### DATA BLOCK
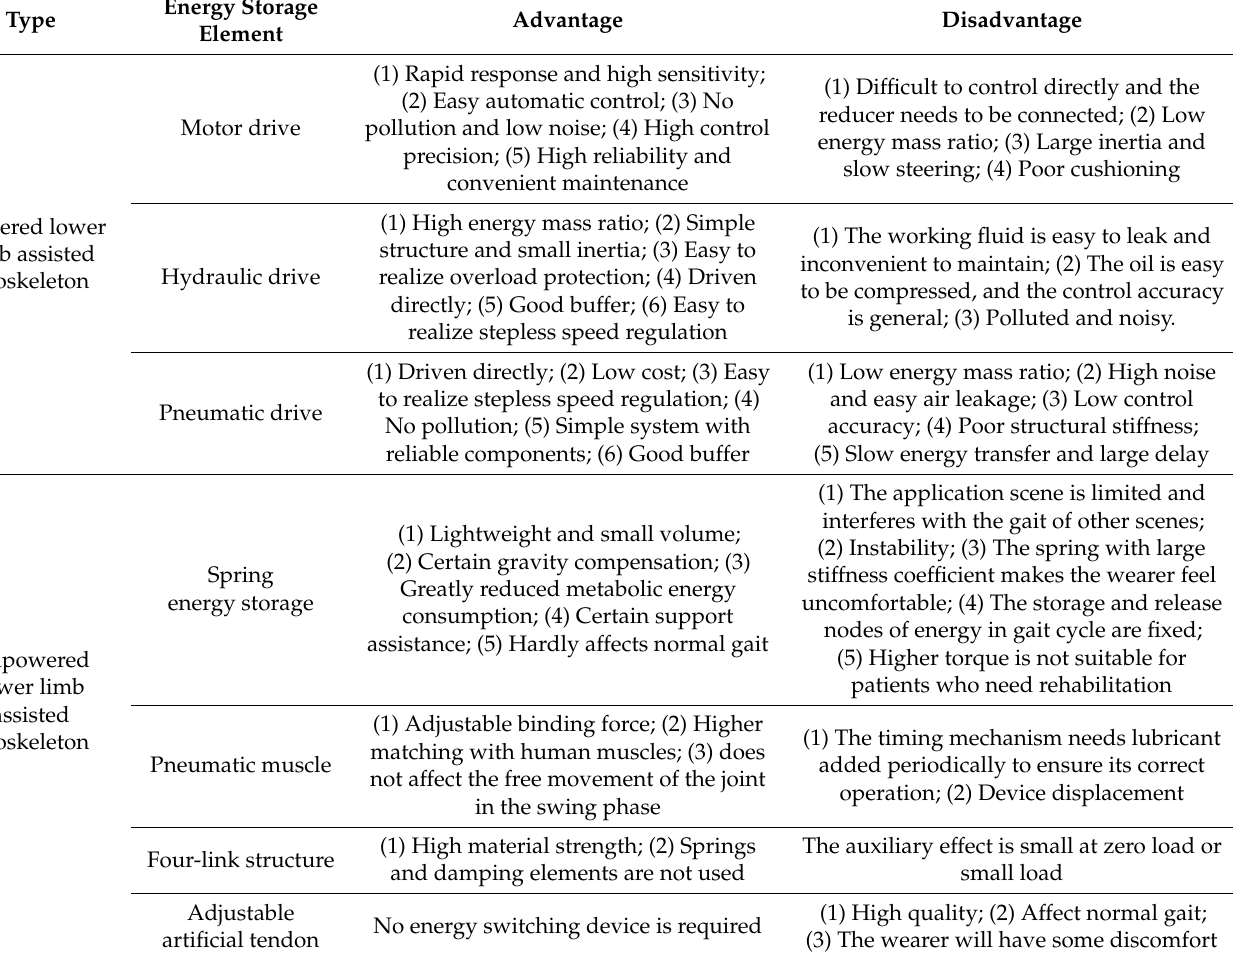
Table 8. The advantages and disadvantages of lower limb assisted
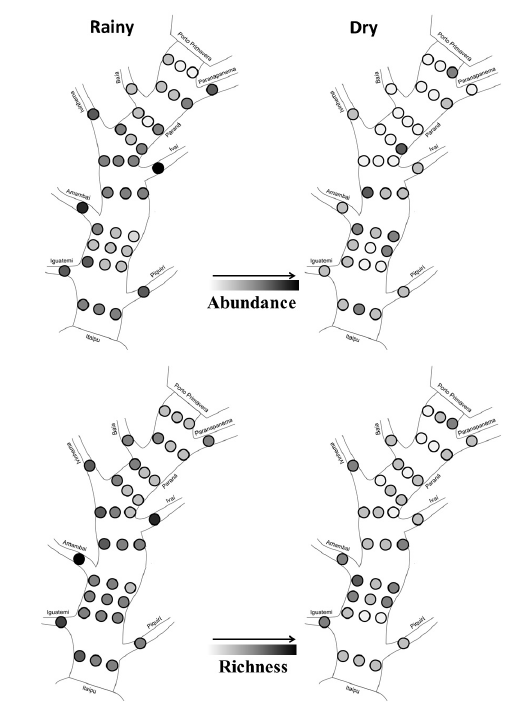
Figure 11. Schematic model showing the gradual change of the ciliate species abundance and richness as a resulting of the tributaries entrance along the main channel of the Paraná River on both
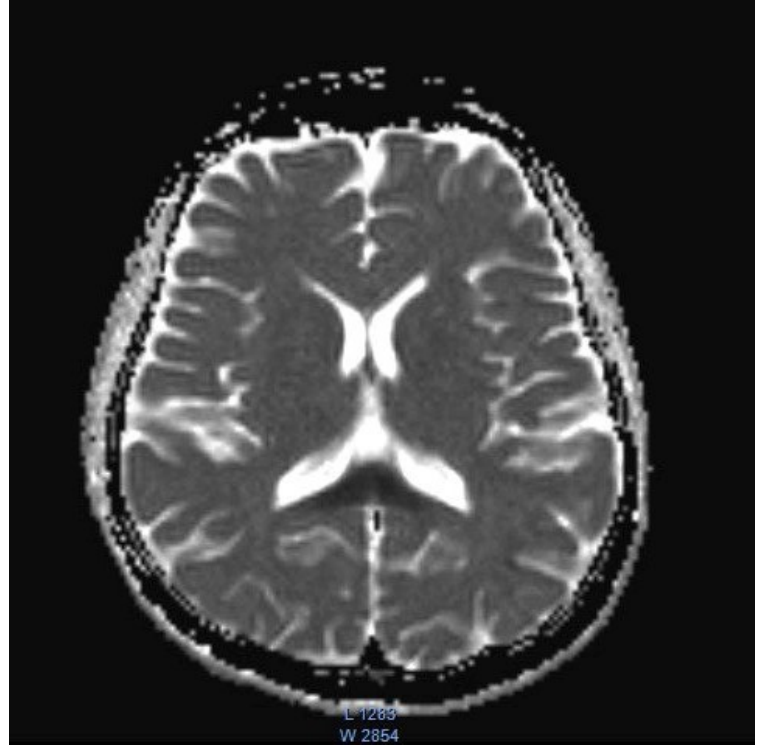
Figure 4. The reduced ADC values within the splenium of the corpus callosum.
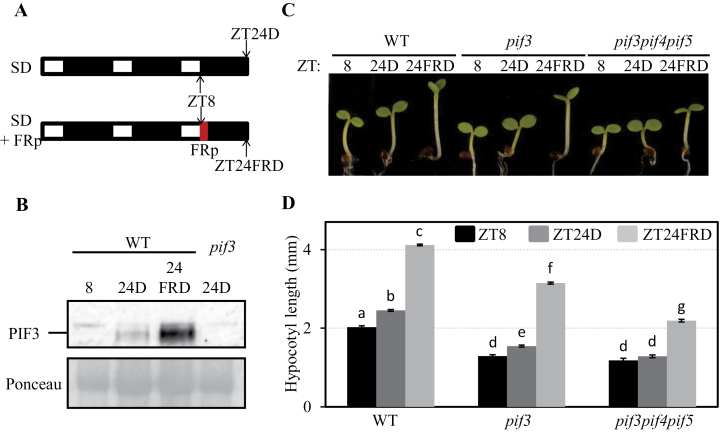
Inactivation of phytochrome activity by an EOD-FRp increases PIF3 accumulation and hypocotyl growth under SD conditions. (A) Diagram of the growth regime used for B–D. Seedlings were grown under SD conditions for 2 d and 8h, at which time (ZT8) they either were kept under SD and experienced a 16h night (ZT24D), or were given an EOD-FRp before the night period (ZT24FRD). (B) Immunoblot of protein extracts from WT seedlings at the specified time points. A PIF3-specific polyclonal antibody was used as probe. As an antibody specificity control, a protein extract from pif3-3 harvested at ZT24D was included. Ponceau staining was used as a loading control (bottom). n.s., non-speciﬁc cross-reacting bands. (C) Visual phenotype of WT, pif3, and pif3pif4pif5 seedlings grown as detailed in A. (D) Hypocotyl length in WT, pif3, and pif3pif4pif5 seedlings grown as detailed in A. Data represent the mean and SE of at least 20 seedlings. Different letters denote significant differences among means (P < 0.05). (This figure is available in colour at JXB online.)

### WHAT IS NEEDED
Could you write out every line above exactly as it stands, with no images?

### OUTPUT BELOW
Table 8. The advantages and disadvantages of lower limb assisted
Figure 11. Schematic model showing the gradual change of the ciliate species abundance and richness as a resulting of the tributaries entrance along the main channel of the Paraná River on both
Figure 4. The reduced ADC values within the splenium of the corpus callosum.
Inactivation of phytochrome activity by an EOD-FRp increases PIF3 accumulation and hypocotyl growth under SD conditions. (A) Diagram of the growth regime used for B–D. Seedlings were grown under SD conditions for 2 d and 8h, at which time (ZT8) they either were kept under SD and experienced a 16h night (ZT24D), or were given an EOD-FRp before the night period (ZT24FRD). (B) Immunoblot of protein extracts from WT seedlings at the specified time points. A PIF3-specific polyclonal antibody was used as probe. As an antibody specificity control, a protein extract from pif3-3 harvested at ZT24D was included. Ponceau staining was used as a loading control (bottom). n.s., non-speciﬁc cross-reacting bands. (C) Visual phenotype of WT, pif3, and pif3pif4pif5 seedlings grown as detailed in A. (D) Hypocotyl length in WT, pif3, and pif3pif4pif5 seedlings grown as detailed in A. Data represent the mean and SE of at least 20 seedlings. Different letters denote significant differences among means (P < 0.05). (This figure is available in colour at JXB online.)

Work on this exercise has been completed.